Scientific Conclusions
Organic compounds seem to be common, for example, on asteroids, meteorites, comets and the icy bodies orbiting the Sun, so detecting no trace of any organic compound on the surface of Mars came as a surprise. The GC-MS was definitely working, because the controls were effective and it was able to detect traces of the cleaning solvents that had been used to sterilize it prior to launch. At the time, the total absence of organic material on the surface made the results of the biology experiments moot, since metabolism involving organic compounds were what those experiments were designed to detect. However, the general scientific community surmise that the Viking's biological tests remain inconclusive. Most researchers surmise that the results of the Viking biology experiments can be explained by purely chemical processes that do not require the presence of life, and the GC-MS results rule out life.
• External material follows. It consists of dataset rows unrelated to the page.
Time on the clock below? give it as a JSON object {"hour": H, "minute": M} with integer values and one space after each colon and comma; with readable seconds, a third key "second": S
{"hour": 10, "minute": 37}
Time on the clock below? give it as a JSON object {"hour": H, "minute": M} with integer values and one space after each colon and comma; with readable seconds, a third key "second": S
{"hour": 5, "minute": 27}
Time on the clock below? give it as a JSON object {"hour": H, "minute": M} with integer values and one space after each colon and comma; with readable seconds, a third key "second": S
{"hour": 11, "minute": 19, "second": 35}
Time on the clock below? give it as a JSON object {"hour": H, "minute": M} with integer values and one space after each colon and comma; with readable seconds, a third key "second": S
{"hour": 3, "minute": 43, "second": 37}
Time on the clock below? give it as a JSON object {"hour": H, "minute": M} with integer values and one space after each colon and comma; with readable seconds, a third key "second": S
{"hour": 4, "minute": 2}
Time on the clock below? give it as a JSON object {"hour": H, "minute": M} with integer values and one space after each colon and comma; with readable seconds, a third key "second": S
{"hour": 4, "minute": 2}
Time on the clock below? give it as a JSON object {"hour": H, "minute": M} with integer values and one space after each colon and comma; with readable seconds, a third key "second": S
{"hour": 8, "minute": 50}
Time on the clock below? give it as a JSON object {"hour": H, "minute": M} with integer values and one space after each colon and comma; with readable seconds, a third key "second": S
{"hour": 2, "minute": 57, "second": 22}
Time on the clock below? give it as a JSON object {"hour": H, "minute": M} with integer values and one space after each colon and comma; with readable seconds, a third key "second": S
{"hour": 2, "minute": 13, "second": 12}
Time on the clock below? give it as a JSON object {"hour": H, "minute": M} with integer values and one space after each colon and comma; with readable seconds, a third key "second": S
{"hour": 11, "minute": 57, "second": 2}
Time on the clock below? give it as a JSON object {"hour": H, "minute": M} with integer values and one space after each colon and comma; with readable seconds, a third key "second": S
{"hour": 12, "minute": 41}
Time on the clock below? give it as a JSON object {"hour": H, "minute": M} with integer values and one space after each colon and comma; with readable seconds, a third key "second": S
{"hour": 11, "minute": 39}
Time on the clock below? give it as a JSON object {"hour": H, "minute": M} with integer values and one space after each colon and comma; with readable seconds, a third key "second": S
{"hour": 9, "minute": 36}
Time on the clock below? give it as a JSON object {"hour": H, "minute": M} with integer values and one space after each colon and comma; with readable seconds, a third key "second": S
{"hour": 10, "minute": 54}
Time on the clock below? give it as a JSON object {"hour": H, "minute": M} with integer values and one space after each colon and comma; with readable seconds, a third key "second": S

Despite the positive result from the Labeled Release experiment, a general assessment is that the results seen in the four experiments are best explained by oxidative chemical reactions with the Martian soil. One of the current conclusions is that the Martian soil, being continuously exposed to UV light from the Sun (Mars has no protective ozone layer), has built up a thin layer of a very strong oxidant. A sufficiently strong oxidizing molecule would react with the added water to produce oxygen and hydrogen, and with the nutrients to produce carbon dioxide (CO2).
On August 2008, the Phoenix lander detected perchlorate, a strong oxidizer when heated above 200°C. This was initially thought to be the cause of a false positive LR result. However, results of experiments published in December 2010 propose that organic compounds "could have been present" in the soil analyzed by both Viking 1 and 2, since NASA's Phoenix lander in 2008 detected perchlorate, which can break down organic compounds. The study's authors found that perchlorate can destroy organics when heated and produce chloromethane and dichloromethane as byproduct, the identical chlorine compounds discovered by both Viking landers when they performed the same tests on Mars. Because perchlorate would have broken down any Martian organics, the question of whether or not Viking found organic compounds is still wide open.